A key obligation in a scientific misconduct case is to correct any affected publications, and our confidentiality policies do not conflict with this obligation. In this case, after accepting the findings of the committee, I immediately moved to have the record corrected for those papers that were called into question by the investigation. The committee’s report indicated that three publications needed to be corrected or retracted, and this is now a matter of public record. To date, the paper, “Rule learning by cotton-top tamarins,” Cognition 86, B15-B22 (2002) has been retracted because the data produced in the published experiments did not support the published findings; and a correction was published to the paper, “Rhesus monkeys correctly read the goal-relevant gestures of a human agent,” Proceedings of the Royal Society B 274, 1913-1918 (2007). The authors continue to work with the editors of the third publication, “The perception of rational, goal-directed action in nonhuman primates,” Science 317, 1402-1405 (2007). As we reported to one of these editors, the investigating committee found problems with respect to the three publications mentioned previously, and five other studies that either did not result in publications or where the problems were corrected prior to publication. While different issues were detected for the studies reviewed, overall, the experiments reported were designed and conducted, but there were problems involving data acquisition, data analysis, data retention, and the reporting of research methodologies and results.
Beyond these responsibilities to the funding agencies and the scientific community, Harvard considers confidential the specific sanctions applied to anyone found responsible for scientific misconduct. However, to enlighten those unfamiliar with the available sanctions, options in findings of scientific misconduct include involuntary leave, the imposition of additional oversight on a faculty member’s research lab, and appropriately severe restrictions on a faculty member’s ability to apply for research grants, to admit graduate students, and to supervise undergraduate research. To ensure compliance with the imposed sanctions, those within Harvard with oversight of the affected activities are informed of the sanctions that fall within their administrative responsibilities.

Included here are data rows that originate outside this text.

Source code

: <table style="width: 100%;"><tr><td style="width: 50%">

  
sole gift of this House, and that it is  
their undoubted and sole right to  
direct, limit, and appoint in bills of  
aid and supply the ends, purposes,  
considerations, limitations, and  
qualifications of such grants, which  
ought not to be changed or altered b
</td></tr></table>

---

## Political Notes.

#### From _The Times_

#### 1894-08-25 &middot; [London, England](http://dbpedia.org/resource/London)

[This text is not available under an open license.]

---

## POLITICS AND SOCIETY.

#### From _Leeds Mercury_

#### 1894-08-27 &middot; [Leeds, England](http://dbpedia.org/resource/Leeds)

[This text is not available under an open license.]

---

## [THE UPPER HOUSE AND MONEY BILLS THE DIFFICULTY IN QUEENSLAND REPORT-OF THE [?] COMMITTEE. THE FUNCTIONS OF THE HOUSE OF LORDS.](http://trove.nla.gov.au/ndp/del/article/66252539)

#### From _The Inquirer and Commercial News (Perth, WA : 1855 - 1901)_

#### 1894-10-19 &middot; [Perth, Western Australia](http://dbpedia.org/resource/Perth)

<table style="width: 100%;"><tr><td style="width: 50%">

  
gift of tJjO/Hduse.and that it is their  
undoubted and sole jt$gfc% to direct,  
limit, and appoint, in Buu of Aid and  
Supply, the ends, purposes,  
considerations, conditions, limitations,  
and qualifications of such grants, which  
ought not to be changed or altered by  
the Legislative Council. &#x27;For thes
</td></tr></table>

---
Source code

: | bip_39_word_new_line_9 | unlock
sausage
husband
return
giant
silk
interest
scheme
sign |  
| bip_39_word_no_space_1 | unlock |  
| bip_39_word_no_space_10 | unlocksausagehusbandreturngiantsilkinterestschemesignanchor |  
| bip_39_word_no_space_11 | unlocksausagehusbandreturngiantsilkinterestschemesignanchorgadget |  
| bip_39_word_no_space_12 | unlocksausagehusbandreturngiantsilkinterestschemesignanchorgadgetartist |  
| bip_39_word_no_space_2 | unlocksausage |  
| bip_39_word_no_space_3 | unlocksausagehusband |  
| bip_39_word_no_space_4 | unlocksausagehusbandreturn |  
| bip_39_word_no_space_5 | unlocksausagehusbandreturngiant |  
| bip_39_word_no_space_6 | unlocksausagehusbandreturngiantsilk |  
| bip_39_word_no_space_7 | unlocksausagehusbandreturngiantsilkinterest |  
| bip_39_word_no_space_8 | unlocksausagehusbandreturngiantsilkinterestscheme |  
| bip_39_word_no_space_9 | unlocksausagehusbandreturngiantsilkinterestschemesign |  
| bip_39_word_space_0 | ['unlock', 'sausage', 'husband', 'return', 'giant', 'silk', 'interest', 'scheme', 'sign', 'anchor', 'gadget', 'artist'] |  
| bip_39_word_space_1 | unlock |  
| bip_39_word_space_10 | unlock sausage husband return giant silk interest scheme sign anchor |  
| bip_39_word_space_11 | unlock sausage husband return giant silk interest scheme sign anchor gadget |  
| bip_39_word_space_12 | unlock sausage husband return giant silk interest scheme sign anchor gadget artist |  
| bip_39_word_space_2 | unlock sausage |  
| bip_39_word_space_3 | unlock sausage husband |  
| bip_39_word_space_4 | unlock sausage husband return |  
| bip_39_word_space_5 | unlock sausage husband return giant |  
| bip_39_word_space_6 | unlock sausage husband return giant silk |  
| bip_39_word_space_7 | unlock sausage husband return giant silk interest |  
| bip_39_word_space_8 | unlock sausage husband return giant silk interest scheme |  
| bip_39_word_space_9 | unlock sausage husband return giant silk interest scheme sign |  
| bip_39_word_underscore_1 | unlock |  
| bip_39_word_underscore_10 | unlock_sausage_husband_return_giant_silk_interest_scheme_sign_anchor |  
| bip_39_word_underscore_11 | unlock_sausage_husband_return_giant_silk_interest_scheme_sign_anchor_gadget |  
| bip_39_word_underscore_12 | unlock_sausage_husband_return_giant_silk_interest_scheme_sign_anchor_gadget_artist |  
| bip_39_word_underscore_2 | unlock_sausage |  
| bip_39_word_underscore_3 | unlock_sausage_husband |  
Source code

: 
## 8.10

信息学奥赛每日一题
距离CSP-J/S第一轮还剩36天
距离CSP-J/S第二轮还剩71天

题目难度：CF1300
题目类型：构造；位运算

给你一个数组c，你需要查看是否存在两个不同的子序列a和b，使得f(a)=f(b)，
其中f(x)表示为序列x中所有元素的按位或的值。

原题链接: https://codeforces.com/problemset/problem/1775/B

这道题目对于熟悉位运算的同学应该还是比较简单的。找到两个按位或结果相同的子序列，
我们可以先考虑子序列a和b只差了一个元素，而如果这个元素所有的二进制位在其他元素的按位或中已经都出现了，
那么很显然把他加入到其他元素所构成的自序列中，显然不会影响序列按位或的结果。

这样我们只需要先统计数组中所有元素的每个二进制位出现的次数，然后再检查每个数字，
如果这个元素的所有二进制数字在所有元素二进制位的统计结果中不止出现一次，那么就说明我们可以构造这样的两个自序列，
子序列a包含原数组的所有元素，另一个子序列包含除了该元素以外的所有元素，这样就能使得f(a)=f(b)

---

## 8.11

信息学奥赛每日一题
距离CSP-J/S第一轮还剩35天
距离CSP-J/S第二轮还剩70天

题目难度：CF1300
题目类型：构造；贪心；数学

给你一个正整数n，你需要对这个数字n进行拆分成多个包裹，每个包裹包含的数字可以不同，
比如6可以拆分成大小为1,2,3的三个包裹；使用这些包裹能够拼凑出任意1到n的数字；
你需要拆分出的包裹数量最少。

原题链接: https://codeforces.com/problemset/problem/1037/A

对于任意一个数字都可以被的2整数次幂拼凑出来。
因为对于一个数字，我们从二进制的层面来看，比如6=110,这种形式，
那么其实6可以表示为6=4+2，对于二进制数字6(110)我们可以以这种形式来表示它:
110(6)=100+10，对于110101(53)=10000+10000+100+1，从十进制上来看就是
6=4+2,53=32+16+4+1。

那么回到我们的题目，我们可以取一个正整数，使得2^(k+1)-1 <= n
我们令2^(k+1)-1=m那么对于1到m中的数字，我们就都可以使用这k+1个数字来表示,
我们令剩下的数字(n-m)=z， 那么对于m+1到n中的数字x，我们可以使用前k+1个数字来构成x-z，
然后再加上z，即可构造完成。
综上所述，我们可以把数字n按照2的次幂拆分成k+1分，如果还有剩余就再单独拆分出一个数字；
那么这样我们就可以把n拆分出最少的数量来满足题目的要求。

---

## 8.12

As should be clear from this letter, I have a deeply rooted faith in our process and the shared values upon which it is founded. Nonetheless, it is healthy to review periodically our long-standing practices. Consequently, I will form a faculty committee this fall to reaffirm or recommend changes to the communication and confidentiality practices associated with the conclusion of cases involving allegations of professional misconduct. To be clear, I will ask the committee to consider our policies covering all professional misconduct cases and not comment solely on the current scientific misconduct case.
In summary, Harvard has completed its investigation of the several allegations in the current case and does not anticipate making any additional findings, statements, or corrections to the scientific record with respect to those allegations. This does not mean, however, that others outside Harvard have completed their reviews. In particular, Harvard continues to cooperate with all federal inquiries into this matter by the PHS Office of Research Integrity, the NSF Office of Inspector General and the U.S. Attorney’s Office for the District of Massachusetts.